» Extract

Factor Analysis
Menu Options
This section highlights the main elements in a Factor Analysis using Minitab.
Factor Analysis is accessed from the multivariate menu of the Stats menu.
The main factor analysis window has many options, that I have split into
5 sections for explanatory purposes.
Section 1
Obviously you must select some variables to analyse.
Section 2
You should only enter a value here after an initial analysis has suggested
the likely 'dimensionality' of the data. This will always be a number between
1 and the number of variables.
Section 3
Leave this alone! It will always be Principal Components
Section 4
This will either be None or Varimax if you want a rotated solution.
Section 5
There are a variety of additional options accessible via these buttons. These
are described below.
Options:
Don't change any of these.
Graphs:
This is the same as the PCA with the addition of any extra graphs. See the
later analysis for an example.
Storage:
There are 7 options, although the 7th may be 'greyed out'. Only
the first 3 are likely to be of value, although, with the exception of the
scores, they store information that is already presented in the output.
- Loadings: Enter column numbers (one column for each factor) to store the
factor loadings. The rotated factor loadings are stored if you specified
a rotation.
- Coefficients: Enter column numbers (one column for each factor) to store
the factor score coefficients.
- Scores: Enter column numbers (one column for each factor) to store the
factor scores.
- Rotation matrix: this is a matrix used during the rotation - it is of
no interest to you.
- Residual Matrix: this is another matrix that you are unlikely to gain
anything from.
- Eigenvalues: Enter a column to store the eigenvalues.
- Eigenvector matrix: Enter a matrix to store the eigenvectors of the matrix.
Again these are unlikely to be of much value to you.

» Work request 1
Reproduce the passage of the Minitab factor analysis page between "- Loadings: Enter" and "anything from.", inclusive.
» Work request 2
The Minitab factor analysis page says that only the first three storage options are likely to be useful. Explain why storing them adds little, and name the one among them that is the exception.

» Given entries
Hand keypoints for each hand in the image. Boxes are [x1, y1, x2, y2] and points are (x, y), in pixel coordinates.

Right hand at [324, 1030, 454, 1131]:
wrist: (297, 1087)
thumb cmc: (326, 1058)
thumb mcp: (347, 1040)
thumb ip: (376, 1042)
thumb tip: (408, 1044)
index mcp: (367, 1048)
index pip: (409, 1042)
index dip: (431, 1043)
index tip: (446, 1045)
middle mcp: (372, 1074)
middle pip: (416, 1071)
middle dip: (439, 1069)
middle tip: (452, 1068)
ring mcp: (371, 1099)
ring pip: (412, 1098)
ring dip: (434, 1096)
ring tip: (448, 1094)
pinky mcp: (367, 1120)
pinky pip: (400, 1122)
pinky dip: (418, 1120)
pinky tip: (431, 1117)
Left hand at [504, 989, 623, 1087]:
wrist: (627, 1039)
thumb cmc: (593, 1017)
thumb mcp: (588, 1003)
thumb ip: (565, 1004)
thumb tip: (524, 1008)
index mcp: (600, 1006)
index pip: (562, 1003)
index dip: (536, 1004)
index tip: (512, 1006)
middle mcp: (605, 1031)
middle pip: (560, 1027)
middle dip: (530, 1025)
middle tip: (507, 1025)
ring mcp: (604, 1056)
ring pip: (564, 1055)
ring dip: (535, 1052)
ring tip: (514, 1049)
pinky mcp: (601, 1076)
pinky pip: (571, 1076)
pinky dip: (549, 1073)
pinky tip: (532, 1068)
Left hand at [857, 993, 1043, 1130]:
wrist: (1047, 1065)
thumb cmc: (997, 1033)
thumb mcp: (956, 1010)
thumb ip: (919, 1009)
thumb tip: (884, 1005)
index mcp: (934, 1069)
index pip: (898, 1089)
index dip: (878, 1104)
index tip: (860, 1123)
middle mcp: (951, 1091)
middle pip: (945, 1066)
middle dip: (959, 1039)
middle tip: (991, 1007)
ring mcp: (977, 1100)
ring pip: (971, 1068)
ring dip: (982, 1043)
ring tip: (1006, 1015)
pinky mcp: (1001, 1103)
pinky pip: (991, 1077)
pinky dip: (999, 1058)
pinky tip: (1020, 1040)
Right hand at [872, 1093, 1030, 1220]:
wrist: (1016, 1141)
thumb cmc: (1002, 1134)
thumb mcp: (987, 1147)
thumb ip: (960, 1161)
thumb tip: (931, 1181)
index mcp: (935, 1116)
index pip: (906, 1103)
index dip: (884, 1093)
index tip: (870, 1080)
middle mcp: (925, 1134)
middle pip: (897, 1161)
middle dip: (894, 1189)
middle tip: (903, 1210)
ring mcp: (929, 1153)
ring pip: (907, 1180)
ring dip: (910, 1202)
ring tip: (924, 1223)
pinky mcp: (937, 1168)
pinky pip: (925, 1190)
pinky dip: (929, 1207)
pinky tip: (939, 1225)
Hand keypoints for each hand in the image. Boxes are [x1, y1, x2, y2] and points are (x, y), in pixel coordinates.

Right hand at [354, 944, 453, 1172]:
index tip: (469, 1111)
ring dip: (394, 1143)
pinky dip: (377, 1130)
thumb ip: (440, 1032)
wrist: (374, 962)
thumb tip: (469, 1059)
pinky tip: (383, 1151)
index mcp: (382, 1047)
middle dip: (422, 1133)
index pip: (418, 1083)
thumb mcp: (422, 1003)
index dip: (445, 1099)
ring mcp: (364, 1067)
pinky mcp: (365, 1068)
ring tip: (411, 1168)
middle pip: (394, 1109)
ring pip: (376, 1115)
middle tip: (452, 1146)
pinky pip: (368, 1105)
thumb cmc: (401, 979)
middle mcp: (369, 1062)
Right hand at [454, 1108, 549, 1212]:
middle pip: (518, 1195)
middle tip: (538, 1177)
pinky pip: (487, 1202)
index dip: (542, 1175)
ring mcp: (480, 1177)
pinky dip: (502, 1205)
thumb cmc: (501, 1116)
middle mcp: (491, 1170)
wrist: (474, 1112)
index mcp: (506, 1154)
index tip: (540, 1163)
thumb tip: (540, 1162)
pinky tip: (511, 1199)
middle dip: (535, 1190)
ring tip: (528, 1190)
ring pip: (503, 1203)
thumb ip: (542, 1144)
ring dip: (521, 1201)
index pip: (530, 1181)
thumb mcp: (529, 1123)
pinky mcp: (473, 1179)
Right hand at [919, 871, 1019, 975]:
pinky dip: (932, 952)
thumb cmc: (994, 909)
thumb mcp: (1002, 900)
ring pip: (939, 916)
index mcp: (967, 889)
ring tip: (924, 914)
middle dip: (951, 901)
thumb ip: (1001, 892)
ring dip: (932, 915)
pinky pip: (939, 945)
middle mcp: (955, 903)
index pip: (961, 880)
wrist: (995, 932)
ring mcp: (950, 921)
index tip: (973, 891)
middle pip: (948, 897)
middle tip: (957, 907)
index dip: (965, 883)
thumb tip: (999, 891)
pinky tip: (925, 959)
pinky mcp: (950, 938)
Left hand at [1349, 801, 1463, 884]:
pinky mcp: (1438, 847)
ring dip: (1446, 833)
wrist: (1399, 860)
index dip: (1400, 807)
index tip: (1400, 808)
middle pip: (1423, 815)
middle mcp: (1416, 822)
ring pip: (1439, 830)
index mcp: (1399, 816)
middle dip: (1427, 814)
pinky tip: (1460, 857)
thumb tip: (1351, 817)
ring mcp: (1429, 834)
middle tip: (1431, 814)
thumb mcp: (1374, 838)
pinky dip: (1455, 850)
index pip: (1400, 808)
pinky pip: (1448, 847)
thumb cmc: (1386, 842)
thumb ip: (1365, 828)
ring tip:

» Problem solution 1
- Loadings: Enter column numbers (one column for each factor) to store the
factor loadings. The rotated factor loadings are stored if you specified
a rotation.
- Coefficients: Enter column numbers (one column for each factor) to store
the factor score coefficients.
- Scores: Enter column numbers (one column for each factor) to store the
factor scores.
- Rotation matrix: this is a matrix used during the rotation - it is of
no interest to you.
- Residual Matrix: this is another matrix that you are unlikely to gain
anything from.

» Problem solution 2
Storing them adds little because they hold information that already appears in the output. The exception is the scores.